Bilder: Birgit Hupfeld
Beatrice Rodi-Presenti
Anfangs verwirrt durch die Inszenierung der ins Publikum sich mischenden,incognito SchauspielerInnen.Zunächst fragte ich mich,ob die nach einer Toilette suchende Dame sich im Theatersaal geirrt hätte.Erst nach circa 10 Minuten wurde mir bewusst, dass es sich hierbei um eine gewollte Einführung in das Theaterstück „Sommernachtstraum “ handelte.
Die interaktive Einbeziehung des Publikums verunsicherte mich anfänglich,denn es war mir klar,wenn ich mich äußere,oute ich mich vor dem gesamten Publikum.

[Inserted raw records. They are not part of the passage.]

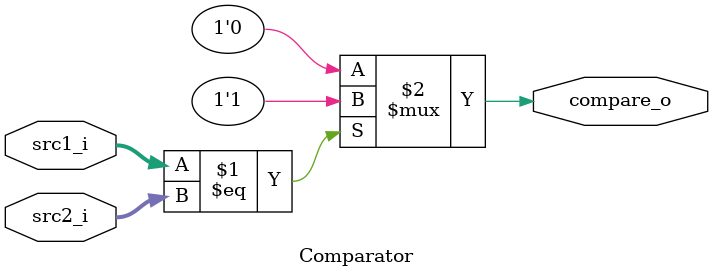
<source format=v>

module Comparator(
    src1_i,
	src2_i,
	compare_o
	);
     
//I/O ports
input  [32-1:0]   src1_i;
input  [32-1:0]	 src2_i;
output          	 compare_o;

//Internal Signals
wire    	 compare_o;

//Parameter
    
//Main function
 assign compare_o = (src1_i == src2_i) ? 1'b1 : 1'b0;

endmodule





                    
                    
</source>
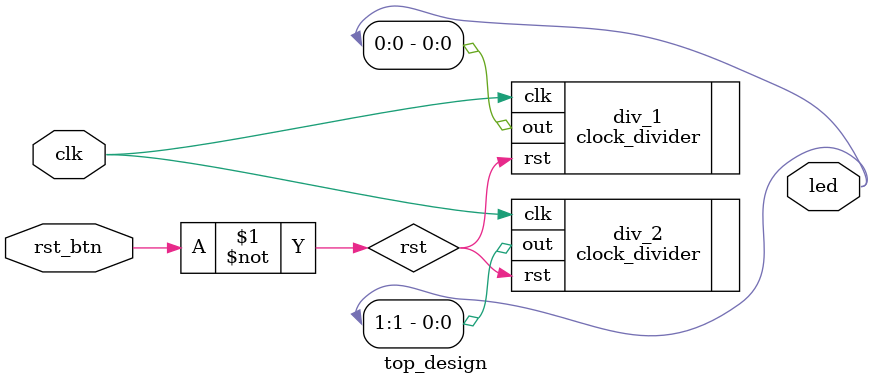
<source format=v>
module top_design (

    // Inputs
    input           clk,
    input           rst_btn,

    // Outputs
    output  [1:0]   led
);

    // Internal signal
    wire rst;

    // Invert active-low button
    assign rst = ~rst_btn;

    // Instantiate the first clock divider module
    clock_divider # (
        .COUNT_WIDTH(21),
        .MAX_COUNT(1500000 - 1)
    ) div_1 (
        .clk(clk),
        .rst(rst),
        .out(led[0])
    );

    // Instantiate the second clock divider module
    clock_divider div_2 (
        .clk(clk),
        .rst(rst),
        .out(led[1])
    );

endmodule

</source>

Was am Beeindruckensten auf mich einwirkte die Unbefangenheit mit der Sexualität umzugehen im Akt der Waldszene.Gleichzeitig das unbefangene sich persönlicheVorstellen im Adams-/Evaskostüm
und sich unter das Publikum mischen der BühnendarstellerInnen.Mich persönlich durchdrang das mir anerzogene Schamgefühl und ich bewunderte den Mut derer,sich splitterfaser nackt den Reaktionen des Publikums auszusetzen.
Die Herauskristallisierung der Ohnmacht und der Verzweiflung bis hin zum Wahnsinn bei dem Versuch sich gegen das Polit-Regime aufzulehnen,ist dramaturgisch hervorragend herausgearbeitet worden.Die Umsetzung der SchauspielerInnen einfach bravourös.
Leider wurde die Ernsthaftigkeit der „brenzligen „Thematik „verkischt“,wodurch die Gefahr für das an der eigenen Einstellung festzuhalten mit dem Leben zu bezahlen riskiert.Unter der Regierungsform der zensurfreien Kunst und dem Journalismus,ist die Todesgefahr nicht mehr geistesgegenwärtig. Es ist nur noch ein Relikt,das der Vergangenheit angehört.Das Gefühl der Verfolgung ist nicht mehr nachvollziehbar für uns.